Labeled area outline entries

=-=-=

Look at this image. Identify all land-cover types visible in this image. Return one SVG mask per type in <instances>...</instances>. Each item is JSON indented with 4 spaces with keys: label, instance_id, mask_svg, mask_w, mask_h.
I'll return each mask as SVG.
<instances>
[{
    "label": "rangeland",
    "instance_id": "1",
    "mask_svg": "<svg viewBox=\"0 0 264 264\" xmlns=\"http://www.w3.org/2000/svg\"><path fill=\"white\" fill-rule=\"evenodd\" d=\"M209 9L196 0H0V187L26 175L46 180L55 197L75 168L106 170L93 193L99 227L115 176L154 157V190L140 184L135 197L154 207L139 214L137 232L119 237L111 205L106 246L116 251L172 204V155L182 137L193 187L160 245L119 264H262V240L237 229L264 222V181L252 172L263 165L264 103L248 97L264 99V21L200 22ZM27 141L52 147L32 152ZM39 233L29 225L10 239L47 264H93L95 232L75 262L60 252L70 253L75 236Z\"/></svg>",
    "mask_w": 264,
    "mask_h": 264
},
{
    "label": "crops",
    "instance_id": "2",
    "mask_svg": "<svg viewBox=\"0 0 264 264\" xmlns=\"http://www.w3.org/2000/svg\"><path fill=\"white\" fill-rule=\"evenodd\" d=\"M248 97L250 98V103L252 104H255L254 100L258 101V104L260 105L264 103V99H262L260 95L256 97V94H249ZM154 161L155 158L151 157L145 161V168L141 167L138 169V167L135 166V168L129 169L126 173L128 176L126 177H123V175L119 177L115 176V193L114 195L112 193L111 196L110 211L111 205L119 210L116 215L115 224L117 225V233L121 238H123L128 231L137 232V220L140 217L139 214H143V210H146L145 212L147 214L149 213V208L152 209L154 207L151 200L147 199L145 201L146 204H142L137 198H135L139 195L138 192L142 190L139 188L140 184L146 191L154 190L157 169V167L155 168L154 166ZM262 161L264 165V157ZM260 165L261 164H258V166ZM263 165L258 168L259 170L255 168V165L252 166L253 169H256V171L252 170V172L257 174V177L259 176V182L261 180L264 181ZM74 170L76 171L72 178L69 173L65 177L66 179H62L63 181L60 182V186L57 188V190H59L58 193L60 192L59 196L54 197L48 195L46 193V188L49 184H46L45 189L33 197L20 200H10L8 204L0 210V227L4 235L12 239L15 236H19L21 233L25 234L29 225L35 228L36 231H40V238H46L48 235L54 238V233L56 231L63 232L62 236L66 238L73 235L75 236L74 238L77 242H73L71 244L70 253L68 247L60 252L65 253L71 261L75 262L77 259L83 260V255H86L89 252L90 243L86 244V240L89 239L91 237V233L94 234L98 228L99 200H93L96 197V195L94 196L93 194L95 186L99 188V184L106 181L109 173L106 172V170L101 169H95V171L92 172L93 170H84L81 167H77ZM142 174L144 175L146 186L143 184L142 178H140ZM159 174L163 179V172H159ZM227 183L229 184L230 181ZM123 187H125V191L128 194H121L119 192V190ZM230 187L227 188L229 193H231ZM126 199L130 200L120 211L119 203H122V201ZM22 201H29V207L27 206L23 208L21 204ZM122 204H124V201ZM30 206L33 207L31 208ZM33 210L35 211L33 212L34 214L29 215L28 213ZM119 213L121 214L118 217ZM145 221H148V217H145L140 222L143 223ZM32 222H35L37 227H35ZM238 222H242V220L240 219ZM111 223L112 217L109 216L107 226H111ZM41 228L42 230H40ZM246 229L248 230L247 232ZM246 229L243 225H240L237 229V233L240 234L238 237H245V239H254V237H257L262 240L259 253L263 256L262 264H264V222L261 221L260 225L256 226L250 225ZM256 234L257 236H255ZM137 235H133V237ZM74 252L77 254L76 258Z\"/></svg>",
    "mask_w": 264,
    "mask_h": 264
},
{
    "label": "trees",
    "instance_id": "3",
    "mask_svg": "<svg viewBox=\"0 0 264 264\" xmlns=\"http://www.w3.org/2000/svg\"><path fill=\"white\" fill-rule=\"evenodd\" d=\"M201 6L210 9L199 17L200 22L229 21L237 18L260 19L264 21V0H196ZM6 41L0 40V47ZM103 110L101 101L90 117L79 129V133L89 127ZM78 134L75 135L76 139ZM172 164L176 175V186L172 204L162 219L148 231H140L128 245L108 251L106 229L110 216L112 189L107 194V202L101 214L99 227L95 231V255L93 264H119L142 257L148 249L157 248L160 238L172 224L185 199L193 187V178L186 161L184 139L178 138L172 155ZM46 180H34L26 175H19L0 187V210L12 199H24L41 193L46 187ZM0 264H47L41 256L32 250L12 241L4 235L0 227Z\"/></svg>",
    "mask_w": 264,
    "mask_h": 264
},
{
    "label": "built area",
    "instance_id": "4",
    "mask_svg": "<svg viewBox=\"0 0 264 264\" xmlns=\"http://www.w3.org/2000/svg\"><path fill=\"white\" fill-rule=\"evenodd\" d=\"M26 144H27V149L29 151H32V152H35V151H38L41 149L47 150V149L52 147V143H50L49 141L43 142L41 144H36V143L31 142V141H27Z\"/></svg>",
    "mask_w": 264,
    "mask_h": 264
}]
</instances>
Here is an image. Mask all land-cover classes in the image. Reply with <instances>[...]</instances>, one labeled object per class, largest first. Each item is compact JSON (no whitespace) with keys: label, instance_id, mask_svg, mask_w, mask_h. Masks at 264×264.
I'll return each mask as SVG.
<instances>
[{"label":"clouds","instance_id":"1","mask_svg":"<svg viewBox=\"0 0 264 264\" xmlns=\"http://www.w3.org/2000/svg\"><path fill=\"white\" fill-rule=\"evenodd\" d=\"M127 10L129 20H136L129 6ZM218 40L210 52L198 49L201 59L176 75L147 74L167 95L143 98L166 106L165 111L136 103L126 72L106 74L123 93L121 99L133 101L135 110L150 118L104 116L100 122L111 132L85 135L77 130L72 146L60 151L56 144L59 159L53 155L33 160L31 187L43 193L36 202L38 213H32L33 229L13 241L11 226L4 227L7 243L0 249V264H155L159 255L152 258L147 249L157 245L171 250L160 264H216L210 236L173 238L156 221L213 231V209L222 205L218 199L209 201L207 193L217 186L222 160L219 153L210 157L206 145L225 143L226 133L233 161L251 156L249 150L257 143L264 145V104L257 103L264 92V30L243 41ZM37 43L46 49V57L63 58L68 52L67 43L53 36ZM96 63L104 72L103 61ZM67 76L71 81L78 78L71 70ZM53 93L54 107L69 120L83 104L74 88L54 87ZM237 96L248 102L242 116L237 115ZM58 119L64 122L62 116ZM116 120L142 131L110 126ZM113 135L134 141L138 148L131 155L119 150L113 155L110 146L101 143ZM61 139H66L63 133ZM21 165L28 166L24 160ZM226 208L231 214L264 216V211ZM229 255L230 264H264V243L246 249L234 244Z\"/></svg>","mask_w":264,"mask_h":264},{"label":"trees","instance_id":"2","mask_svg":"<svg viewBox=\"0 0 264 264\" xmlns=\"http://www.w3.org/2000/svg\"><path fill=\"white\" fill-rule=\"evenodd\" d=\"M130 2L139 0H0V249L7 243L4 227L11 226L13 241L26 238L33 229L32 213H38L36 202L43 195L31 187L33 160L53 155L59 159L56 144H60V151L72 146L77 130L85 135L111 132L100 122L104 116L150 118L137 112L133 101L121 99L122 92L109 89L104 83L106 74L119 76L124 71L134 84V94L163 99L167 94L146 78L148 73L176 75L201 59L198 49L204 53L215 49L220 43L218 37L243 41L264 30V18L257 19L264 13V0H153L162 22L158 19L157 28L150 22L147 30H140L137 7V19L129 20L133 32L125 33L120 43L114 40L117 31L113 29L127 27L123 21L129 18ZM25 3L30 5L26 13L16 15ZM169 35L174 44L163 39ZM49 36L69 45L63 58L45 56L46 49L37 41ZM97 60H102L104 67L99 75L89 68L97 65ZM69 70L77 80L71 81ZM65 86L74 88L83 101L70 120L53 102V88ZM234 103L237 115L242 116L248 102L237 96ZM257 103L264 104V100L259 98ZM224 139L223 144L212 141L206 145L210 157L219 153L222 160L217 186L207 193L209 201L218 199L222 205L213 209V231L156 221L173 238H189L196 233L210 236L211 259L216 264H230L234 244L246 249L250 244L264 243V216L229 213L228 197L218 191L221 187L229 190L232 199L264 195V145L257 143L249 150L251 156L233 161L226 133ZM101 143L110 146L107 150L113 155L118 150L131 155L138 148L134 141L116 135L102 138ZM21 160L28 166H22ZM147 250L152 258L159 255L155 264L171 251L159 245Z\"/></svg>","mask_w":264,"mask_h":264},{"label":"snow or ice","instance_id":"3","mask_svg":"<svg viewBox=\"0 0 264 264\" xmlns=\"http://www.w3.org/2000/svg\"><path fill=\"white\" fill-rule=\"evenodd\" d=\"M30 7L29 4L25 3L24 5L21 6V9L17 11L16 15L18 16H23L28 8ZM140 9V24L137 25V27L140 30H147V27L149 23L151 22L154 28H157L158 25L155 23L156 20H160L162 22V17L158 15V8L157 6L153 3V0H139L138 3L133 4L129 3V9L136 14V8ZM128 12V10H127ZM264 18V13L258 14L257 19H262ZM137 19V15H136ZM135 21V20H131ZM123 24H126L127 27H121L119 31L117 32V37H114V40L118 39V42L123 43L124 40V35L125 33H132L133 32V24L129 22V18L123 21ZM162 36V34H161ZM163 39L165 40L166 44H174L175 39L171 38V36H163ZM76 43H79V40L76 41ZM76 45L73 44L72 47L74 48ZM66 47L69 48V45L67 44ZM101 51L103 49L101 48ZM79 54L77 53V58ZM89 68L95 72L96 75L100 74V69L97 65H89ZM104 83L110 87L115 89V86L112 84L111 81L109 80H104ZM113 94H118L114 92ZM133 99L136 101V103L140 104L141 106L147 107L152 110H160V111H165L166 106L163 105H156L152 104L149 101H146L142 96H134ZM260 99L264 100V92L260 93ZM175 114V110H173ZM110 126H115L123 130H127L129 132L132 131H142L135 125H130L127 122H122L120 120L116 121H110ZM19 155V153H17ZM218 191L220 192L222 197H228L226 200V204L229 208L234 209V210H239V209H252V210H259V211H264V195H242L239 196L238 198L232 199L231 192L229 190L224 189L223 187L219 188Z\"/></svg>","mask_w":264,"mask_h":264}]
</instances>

=-=-=

Select each line of the material above that contains the string "image", matching its case exactly.

Look at this image. Identify all land-cover types visible in this image. Return one SVG mask per type in <instances>...</instances>. Each item is JSON indented with 4 spaces with keys: label, instance_id, mask_svg, mask_w, mask_h.
Here is an image. Mask all land-cover classes in the image. Reply with <instances>[...]</instances>, one labeled object per class, largest first. Each item is compact JSON (no whitespace) with keys: label, instance_id, mask_svg, mask_w, mask_h. Masks at 264×264.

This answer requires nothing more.